Your task
Copy every line of the listing below with no changes to characters, spacing, or line breaks.

Source material

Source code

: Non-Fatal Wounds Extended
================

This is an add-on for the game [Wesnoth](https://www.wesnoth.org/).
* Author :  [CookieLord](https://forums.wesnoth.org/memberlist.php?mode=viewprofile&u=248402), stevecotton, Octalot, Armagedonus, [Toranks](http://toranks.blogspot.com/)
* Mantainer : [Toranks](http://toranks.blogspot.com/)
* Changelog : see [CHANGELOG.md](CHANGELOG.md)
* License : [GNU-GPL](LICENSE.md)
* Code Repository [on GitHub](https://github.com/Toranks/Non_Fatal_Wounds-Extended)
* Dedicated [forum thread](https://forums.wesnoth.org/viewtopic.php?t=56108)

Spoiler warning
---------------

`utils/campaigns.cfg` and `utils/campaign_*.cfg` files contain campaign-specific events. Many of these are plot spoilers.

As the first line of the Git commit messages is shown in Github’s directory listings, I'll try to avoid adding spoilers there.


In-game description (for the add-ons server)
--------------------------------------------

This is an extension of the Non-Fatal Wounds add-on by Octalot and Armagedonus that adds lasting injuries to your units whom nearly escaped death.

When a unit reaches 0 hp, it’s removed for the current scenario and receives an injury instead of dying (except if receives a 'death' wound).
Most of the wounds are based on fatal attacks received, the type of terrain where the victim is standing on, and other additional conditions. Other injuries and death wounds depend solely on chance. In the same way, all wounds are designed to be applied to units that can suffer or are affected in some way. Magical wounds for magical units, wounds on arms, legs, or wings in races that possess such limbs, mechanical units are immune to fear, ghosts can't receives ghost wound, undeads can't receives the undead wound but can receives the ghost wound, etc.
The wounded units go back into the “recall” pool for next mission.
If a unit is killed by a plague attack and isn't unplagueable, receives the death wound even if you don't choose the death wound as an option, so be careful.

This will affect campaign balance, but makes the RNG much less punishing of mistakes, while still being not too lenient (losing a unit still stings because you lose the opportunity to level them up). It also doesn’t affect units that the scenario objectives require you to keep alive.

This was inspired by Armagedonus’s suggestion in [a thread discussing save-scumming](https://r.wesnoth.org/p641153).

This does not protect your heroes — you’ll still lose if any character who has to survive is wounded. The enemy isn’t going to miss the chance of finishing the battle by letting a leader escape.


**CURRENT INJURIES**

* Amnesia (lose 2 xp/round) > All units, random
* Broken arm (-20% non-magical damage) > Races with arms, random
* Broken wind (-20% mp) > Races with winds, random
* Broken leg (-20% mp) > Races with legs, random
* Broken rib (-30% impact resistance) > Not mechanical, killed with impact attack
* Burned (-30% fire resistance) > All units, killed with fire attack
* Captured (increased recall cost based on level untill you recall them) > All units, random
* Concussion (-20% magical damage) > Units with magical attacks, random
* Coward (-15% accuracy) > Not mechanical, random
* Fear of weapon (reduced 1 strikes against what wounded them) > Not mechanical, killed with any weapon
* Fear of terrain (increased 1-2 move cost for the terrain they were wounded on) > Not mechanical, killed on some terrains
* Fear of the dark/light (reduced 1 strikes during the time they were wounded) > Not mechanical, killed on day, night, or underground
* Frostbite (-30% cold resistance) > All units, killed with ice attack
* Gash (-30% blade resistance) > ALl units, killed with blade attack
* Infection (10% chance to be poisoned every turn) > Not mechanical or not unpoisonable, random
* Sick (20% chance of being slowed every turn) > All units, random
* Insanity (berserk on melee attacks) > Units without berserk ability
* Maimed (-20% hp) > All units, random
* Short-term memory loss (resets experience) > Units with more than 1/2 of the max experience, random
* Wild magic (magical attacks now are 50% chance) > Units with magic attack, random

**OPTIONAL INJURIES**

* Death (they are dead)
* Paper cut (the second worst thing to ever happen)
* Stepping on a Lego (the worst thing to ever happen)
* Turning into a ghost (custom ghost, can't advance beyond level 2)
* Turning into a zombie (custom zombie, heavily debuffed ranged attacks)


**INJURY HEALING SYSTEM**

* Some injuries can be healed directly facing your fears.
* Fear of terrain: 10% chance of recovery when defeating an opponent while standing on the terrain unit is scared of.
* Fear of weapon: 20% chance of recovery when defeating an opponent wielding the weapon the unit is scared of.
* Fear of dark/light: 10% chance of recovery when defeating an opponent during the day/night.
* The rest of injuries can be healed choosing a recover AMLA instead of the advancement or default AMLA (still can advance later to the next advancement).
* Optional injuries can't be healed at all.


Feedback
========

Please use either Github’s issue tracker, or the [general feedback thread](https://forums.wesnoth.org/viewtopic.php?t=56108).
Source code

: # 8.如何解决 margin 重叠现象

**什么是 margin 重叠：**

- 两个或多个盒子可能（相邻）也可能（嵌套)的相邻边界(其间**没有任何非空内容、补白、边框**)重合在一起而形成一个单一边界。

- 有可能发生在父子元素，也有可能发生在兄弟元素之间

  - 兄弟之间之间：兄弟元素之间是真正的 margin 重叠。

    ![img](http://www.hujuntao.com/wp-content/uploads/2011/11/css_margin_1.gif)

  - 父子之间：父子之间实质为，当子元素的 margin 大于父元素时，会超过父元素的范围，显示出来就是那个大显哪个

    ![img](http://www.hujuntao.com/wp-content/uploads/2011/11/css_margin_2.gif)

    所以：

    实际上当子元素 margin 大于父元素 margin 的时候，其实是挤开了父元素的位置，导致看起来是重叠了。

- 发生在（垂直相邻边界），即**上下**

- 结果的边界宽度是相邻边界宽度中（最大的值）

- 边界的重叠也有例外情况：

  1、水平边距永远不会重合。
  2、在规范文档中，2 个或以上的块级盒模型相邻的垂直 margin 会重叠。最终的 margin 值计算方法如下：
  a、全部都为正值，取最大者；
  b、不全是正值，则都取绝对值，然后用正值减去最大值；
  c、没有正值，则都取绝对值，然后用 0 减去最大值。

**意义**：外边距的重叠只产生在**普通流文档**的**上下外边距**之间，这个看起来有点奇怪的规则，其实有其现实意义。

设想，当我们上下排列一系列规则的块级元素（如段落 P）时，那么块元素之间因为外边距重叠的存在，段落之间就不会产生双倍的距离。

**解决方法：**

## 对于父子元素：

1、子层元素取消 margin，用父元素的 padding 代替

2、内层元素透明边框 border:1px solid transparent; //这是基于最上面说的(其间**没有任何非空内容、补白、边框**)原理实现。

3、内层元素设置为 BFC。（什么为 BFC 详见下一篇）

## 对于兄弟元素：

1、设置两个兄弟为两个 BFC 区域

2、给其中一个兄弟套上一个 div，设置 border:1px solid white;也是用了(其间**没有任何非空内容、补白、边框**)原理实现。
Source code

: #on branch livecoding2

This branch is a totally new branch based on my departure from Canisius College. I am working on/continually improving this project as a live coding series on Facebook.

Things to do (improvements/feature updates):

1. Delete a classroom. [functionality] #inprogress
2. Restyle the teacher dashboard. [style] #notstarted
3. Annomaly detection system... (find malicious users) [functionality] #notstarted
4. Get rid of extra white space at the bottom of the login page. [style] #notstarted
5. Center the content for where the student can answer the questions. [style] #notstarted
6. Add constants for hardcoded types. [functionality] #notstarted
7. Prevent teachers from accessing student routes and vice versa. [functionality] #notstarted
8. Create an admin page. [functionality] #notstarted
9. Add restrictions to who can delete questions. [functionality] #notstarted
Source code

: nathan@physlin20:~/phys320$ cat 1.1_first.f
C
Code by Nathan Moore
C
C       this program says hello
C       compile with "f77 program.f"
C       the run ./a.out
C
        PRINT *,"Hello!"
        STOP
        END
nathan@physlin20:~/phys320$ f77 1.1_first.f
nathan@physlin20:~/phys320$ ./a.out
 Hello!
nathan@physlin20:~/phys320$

Your response
Source code

: Non-Fatal Wounds Extended
================

This is an add-on for the game [Wesnoth](https://www.wesnoth.org/).
* Author :  [CookieLord](https://forums.wesnoth.org/memberlist.php?mode=viewprofile&u=248402), stevecotton, Octalot, Armagedonus, [Toranks](http://toranks.blogspot.com/)
* Mantainer : [Toranks](http://toranks.blogspot.com/)
* Changelog : see [CHANGELOG.md](CHANGELOG.md)
* License : [GNU-GPL](LICENSE.md)
* Code Repository [on GitHub](https://github.com/Toranks/Non_Fatal_Wounds-Extended)
* Dedicated [forum thread](https://forums.wesnoth.org/viewtopic.php?t=56108)

Spoiler warning
---------------

`utils/campaigns.cfg` and `utils/campaign_*.cfg` files contain campaign-specific events. Many of these are plot spoilers.

As the first line of the Git commit messages is shown in Github’s directory listings, I'll try to avoid adding spoilers there.


In-game description (for the add-ons server)
--------------------------------------------

This is an extension of the Non-Fatal Wounds add-on by Octalot and Armagedonus that adds lasting injuries to your units whom nearly escaped death.

When a unit reaches 0 hp, it’s removed for the current scenario and receives an injury instead of dying (except if receives a 'death' wound).
Most of the wounds are based on fatal attacks received, the type of terrain where the victim is standing on, and other additional conditions. Other injuries and death wounds depend solely on chance. In the same way, all wounds are designed to be applied to units that can suffer or are affected in some way. Magical wounds for magical units, wounds on arms, legs, or wings in races that possess such limbs, mechanical units are immune to fear, ghosts can't receives ghost wound, undeads can't receives the undead wound but can receives the ghost wound, etc.
The wounded units go back into the “recall” pool for next mission.
If a unit is killed by a plague attack and isn't unplagueable, receives the death wound even if you don't choose the death wound as an option, so be careful.

This will affect campaign balance, but makes the RNG much less punishing of mistakes, while still being not too lenient (losing a unit still stings because you lose the opportunity to level them up). It also doesn’t affect units that the scenario objectives require you to keep alive.

This was inspired by Armagedonus’s suggestion in [a thread discussing save-scumming](https://r.wesnoth.org/p641153).

This does not protect your heroes — you’ll still lose if any character who has to survive is wounded. The enemy isn’t going to miss the chance of finishing the battle by letting a leader escape.


**CURRENT INJURIES**

* Amnesia (lose 2 xp/round) > All units, random
* Broken arm (-20% non-magical damage) > Races with arms, random
* Broken wind (-20% mp) > Races with winds, random
* Broken leg (-20% mp) > Races with legs, random
* Broken rib (-30% impact resistance) > Not mechanical, killed with impact attack
* Burned (-30% fire resistance) > All units, killed with fire attack
* Captured (increased recall cost based on level untill you recall them) > All units, random
* Concussion (-20% magical damage) > Units with magical attacks, random
* Coward (-15% accuracy) > Not mechanical, random
* Fear of weapon (reduced 1 strikes against what wounded them) > Not mechanical, killed with any weapon
* Fear of terrain (increased 1-2 move cost for the terrain they were wounded on) > Not mechanical, killed on some terrains
* Fear of the dark/light (reduced 1 strikes during the time they were wounded) > Not mechanical, killed on day, night, or underground
* Frostbite (-30% cold resistance) > All units, killed with ice attack
* Gash (-30% blade resistance) > ALl units, killed with blade attack
* Infection (10% chance to be poisoned every turn) > Not mechanical or not unpoisonable, random
* Sick (20% chance of being slowed every turn) > All units, random
* Insanity (berserk on melee attacks) > Units without berserk ability
* Maimed (-20% hp) > All units, random
* Short-term memory loss (resets experience) > Units with more than 1/2 of the max experience, random
* Wild magic (magical attacks now are 50% chance) > Units with magic attack, random

**OPTIONAL INJURIES**

* Death (they are dead)
* Paper cut (the second worst thing to ever happen)
* Stepping on a Lego (the worst thing to ever happen)
* Turning into a ghost (custom ghost, can't advance beyond level 2)
* Turning into a zombie (custom zombie, heavily debuffed ranged attacks)


**INJURY HEALING SYSTEM**

* Some injuries can be healed directly facing your fears.
* Fear of terrain: 10% chance of recovery when defeating an opponent while standing on the terrain unit is scared of.
* Fear of weapon: 20% chance of recovery when defeating an opponent wielding the weapon the unit is scared of.
* Fear of dark/light: 10% chance of recovery when defeating an opponent during the day/night.
* The rest of injuries can be healed choosing a recover AMLA instead of the advancement or default AMLA (still can advance later to the next advancement).
* Optional injuries can't be healed at all.


Feedback
========

Please use either Github’s issue tracker, or the [general feedback thread](https://forums.wesnoth.org/viewtopic.php?t=56108).
Source code

: # 8.如何解决 margin 重叠现象

**什么是 margin 重叠：**

- 两个或多个盒子可能（相邻）也可能（嵌套)的相邻边界(其间**没有任何非空内容、补白、边框**)重合在一起而形成一个单一边界。

- 有可能发生在父子元素，也有可能发生在兄弟元素之间

  - 兄弟之间之间：兄弟元素之间是真正的 margin 重叠。

    ![img](http://www.hujuntao.com/wp-content/uploads/2011/11/css_margin_1.gif)

  - 父子之间：父子之间实质为，当子元素的 margin 大于父元素时，会超过父元素的范围，显示出来就是那个大显哪个

    ![img](http://www.hujuntao.com/wp-content/uploads/2011/11/css_margin_2.gif)

    所以：

    实际上当子元素 margin 大于父元素 margin 的时候，其实是挤开了父元素的位置，导致看起来是重叠了。

- 发生在（垂直相邻边界），即**上下**

- 结果的边界宽度是相邻边界宽度中（最大的值）

- 边界的重叠也有例外情况：

  1、水平边距永远不会重合。
  2、在规范文档中，2 个或以上的块级盒模型相邻的垂直 margin 会重叠。最终的 margin 值计算方法如下：
  a、全部都为正值，取最大者；
  b、不全是正值，则都取绝对值，然后用正值减去最大值；
  c、没有正值，则都取绝对值，然后用 0 减去最大值。

**意义**：外边距的重叠只产生在**普通流文档**的**上下外边距**之间，这个看起来有点奇怪的规则，其实有其现实意义。

设想，当我们上下排列一系列规则的块级元素（如段落 P）时，那么块元素之间因为外边距重叠的存在，段落之间就不会产生双倍的距离。

**解决方法：**

## 对于父子元素：

1、子层元素取消 margin，用父元素的 padding 代替

2、内层元素透明边框 border:1px solid transparent; //这是基于最上面说的(其间**没有任何非空内容、补白、边框**)原理实现。

3、内层元素设置为 BFC。（什么为 BFC 详见下一篇）

## 对于兄弟元素：

1、设置两个兄弟为两个 BFC 区域

2、给其中一个兄弟套上一个 div，设置 border:1px solid white;也是用了(其间**没有任何非空内容、补白、边框**)原理实现。
Source code

: #on branch livecoding2

This branch is a totally new branch based on my departure from Canisius College. I am working on/continually improving this project as a live coding series on Facebook.

Things to do (improvements/feature updates):

1. Delete a classroom. [functionality] #inprogress
2. Restyle the teacher dashboard. [style] #notstarted
3. Annomaly detection system... (find malicious users) [functionality] #notstarted
4. Get rid of extra white space at the bottom of the login page. [style] #notstarted
5. Center the content for where the student can answer the questions. [style] #notstarted
6. Add constants for hardcoded types. [functionality] #notstarted
7. Prevent teachers from accessing student routes and vice versa. [functionality] #notstarted
8. Create an admin page. [functionality] #notstarted
9. Add restrictions to who can delete questions. [functionality] #notstarted
Source code

: nathan@physlin20:~/phys320$ cat 1.1_first.f
C
Code by Nathan Moore
C
C       this program says hello
C       compile with "f77 program.f"
C       the run ./a.out
C
        PRINT *,"Hello!"
        STOP
        END
nathan@physlin20:~/phys320$ f77 1.1_first.f
nathan@physlin20:~/phys320$ ./a.out
 Hello!
nathan@physlin20:~/phys320$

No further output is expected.